--- start of Data extract ---
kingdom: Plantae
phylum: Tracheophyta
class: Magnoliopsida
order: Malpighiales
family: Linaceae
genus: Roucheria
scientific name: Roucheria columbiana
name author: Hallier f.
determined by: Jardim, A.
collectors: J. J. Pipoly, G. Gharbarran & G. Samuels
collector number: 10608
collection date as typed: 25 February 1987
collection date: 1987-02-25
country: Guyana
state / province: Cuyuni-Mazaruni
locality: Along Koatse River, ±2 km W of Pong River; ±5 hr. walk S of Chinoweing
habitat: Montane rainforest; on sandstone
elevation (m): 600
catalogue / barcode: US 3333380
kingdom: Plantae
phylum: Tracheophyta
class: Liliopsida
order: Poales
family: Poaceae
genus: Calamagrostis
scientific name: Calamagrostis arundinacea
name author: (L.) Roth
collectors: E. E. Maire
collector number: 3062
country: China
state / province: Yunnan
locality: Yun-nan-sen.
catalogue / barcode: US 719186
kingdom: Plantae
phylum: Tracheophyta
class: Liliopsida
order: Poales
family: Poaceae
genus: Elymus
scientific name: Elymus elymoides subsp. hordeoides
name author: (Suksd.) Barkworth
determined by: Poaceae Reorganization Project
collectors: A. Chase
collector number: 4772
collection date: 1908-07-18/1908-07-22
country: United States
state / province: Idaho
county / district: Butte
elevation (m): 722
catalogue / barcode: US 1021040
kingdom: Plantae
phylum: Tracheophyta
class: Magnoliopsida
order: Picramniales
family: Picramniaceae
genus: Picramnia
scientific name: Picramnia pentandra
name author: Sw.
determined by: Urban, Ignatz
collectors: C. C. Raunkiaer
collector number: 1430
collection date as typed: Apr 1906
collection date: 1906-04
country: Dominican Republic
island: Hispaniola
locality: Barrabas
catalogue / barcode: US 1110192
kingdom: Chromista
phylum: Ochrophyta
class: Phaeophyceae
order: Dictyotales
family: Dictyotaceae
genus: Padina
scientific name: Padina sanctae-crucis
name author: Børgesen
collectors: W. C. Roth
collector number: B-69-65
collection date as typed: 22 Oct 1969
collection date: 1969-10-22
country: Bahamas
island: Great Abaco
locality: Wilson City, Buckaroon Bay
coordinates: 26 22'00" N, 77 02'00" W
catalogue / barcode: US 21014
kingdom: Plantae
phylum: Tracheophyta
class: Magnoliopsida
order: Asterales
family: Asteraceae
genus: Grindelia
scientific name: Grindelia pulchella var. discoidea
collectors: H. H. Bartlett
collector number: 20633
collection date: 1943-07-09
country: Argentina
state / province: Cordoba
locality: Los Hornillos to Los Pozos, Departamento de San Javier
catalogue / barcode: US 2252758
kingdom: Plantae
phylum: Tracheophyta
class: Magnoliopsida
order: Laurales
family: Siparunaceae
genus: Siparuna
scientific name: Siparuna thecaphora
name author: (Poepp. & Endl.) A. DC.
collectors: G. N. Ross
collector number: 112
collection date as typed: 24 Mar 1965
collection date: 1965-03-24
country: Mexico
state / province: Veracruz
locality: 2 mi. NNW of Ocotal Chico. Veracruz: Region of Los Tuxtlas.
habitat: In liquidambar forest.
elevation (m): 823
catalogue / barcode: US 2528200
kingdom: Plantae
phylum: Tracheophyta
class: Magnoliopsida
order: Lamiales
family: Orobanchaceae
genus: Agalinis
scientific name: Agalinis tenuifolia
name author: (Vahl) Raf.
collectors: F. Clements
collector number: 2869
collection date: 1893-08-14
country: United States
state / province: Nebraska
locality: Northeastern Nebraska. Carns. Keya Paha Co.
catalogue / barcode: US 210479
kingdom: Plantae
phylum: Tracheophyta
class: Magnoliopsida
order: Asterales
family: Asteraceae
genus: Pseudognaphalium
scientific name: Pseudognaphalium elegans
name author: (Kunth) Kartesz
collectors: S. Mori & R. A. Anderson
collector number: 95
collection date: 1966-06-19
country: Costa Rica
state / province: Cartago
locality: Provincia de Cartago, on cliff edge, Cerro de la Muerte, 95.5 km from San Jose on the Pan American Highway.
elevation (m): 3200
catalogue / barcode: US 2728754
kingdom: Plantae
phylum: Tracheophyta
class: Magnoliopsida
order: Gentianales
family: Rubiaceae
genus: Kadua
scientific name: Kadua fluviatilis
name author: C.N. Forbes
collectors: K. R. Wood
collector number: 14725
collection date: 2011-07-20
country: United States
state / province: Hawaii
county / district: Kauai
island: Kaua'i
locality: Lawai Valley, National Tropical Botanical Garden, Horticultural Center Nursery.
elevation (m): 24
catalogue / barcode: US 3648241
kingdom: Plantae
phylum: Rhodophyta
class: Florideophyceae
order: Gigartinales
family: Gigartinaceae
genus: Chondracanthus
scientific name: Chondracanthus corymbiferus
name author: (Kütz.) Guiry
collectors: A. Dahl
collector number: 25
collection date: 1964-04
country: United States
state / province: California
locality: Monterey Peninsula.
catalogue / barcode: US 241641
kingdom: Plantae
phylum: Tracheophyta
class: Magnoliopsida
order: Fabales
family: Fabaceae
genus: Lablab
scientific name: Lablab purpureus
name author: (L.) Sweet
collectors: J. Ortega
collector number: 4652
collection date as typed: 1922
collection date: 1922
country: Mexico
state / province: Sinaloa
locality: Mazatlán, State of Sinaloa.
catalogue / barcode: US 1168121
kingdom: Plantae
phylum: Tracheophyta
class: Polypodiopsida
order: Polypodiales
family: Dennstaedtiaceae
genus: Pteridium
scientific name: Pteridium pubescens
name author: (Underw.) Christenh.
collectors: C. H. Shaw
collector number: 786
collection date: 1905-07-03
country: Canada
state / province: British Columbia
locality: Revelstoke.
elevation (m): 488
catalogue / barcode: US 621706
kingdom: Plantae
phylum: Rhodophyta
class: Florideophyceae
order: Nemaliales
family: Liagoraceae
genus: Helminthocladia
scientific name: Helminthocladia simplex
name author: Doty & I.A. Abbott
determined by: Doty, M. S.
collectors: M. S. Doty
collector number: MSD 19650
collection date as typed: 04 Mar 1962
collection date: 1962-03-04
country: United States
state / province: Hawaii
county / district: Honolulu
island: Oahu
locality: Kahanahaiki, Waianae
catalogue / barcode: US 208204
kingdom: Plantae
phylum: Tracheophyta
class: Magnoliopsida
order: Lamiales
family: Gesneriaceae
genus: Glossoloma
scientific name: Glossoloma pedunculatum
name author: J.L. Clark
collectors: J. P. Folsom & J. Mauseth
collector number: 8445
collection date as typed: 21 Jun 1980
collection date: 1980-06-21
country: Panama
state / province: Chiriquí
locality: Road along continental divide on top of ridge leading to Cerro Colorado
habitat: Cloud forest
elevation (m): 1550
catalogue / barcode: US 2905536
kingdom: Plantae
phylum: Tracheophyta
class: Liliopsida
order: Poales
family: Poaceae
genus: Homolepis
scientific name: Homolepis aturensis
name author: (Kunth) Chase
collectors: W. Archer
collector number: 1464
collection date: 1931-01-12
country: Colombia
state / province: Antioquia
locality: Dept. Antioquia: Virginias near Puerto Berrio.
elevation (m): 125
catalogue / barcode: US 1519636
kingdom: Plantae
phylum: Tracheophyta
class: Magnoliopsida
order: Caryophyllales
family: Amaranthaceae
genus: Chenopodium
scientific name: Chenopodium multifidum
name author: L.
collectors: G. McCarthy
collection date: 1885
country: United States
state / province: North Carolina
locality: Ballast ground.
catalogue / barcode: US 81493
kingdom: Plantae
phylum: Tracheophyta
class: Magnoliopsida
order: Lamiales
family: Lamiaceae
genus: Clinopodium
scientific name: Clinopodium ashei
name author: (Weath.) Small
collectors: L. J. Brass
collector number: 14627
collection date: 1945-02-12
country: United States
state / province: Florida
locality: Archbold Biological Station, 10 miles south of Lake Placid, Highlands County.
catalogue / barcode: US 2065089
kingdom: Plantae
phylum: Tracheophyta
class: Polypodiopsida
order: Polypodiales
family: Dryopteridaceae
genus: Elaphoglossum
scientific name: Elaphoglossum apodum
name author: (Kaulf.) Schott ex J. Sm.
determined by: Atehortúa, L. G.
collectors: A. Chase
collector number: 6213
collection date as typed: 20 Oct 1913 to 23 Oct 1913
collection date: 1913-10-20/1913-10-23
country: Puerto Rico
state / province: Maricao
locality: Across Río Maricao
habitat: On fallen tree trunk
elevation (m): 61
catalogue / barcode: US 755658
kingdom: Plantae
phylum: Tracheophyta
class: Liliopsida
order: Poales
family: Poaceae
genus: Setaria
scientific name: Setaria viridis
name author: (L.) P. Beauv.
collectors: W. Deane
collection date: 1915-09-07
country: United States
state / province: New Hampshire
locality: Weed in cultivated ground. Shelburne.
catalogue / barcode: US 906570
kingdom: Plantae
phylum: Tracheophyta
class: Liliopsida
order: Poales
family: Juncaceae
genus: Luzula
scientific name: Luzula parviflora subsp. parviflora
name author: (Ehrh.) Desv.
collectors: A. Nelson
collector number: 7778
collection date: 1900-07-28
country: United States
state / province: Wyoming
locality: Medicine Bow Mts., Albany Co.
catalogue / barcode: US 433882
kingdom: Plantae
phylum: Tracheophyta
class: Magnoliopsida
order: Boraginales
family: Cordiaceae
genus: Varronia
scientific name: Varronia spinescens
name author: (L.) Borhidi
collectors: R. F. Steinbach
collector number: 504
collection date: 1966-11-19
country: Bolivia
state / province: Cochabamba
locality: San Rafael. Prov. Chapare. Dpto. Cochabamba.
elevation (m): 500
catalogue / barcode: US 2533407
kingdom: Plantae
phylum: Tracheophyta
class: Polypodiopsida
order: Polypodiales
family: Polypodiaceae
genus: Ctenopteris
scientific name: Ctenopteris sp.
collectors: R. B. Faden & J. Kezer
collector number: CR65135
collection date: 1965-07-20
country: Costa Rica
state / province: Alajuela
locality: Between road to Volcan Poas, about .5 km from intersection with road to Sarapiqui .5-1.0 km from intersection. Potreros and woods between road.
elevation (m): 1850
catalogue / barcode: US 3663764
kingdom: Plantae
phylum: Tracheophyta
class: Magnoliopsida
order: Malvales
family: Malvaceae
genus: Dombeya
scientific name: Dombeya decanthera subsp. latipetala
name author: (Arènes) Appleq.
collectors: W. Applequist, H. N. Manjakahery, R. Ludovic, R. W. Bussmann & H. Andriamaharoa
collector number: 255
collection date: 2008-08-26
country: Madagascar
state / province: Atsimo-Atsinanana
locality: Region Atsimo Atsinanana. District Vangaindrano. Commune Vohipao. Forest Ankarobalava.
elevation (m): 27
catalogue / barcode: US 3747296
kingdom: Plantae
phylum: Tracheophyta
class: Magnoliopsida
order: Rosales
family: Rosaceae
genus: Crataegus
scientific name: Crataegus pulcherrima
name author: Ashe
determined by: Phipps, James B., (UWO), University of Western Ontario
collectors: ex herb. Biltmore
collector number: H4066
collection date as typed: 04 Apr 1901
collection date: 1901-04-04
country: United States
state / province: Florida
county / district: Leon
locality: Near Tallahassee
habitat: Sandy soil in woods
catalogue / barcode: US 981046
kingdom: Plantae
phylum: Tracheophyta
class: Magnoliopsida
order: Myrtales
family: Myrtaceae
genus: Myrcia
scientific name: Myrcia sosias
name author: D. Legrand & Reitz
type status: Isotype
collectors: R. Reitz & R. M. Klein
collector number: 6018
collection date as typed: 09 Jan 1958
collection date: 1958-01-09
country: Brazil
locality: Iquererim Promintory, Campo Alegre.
--- end of Data extract ---
# [Written instruction]
Rewrite the records starting at the line with "genus: Roucheria" and ending at the line with "scientific name: Picramnia pentandra", changing every "determined by" to "identified by" and leaving everything else as it is.

# [Result of this task]
genus: Roucheria
scientific name: Roucheria columbiana
name author: Hallier f.
identified by: Jardim, A.
collectors: J. J. Pipoly, G. Gharbarran & G. Samuels
collector number: 10608
collection date as typed: 25 February 1987
collection date: 1987-02-25
country: Guyana
state / province: Cuyuni-Mazaruni
locality: Along Koatse River, ±2 km W of Pong River; ±5 hr. walk S of Chinoweing
habitat: Montane rainforest; on sandstone
elevation (m): 600
catalogue / barcode: US 3333380
kingdom: Plantae
phylum: Tracheophyta
class: Liliopsida
order: Poales
family: Poaceae
genus: Calamagrostis
scientific name: Calamagrostis arundinacea
name author: (L.) Roth
collectors: E. E. Maire
collector number: 3062
country: China
state / province: Yunnan
locality: Yun-nan-sen.
catalogue / barcode: US 719186
kingdom: Plantae
phylum: Tracheophyta
class: Liliopsida
order: Poales
family: Poaceae
genus: Elymus
scientific name: Elymus elymoides subsp. hordeoides
name author: (Suksd.) Barkworth
identified by: Poaceae Reorganization Project
collectors: A. Chase
collector number: 4772
collection date: 1908-07-18/1908-07-22
country: United States
state / province: Idaho
county / district: Butte
elevation (m): 722
catalogue / barcode: US 1021040
kingdom: Plantae
phylum: Tracheophyta
class: Magnoliopsida
order: Picramniales
family: Picramniaceae
genus: Picramnia
scientific name: Picramnia pentandra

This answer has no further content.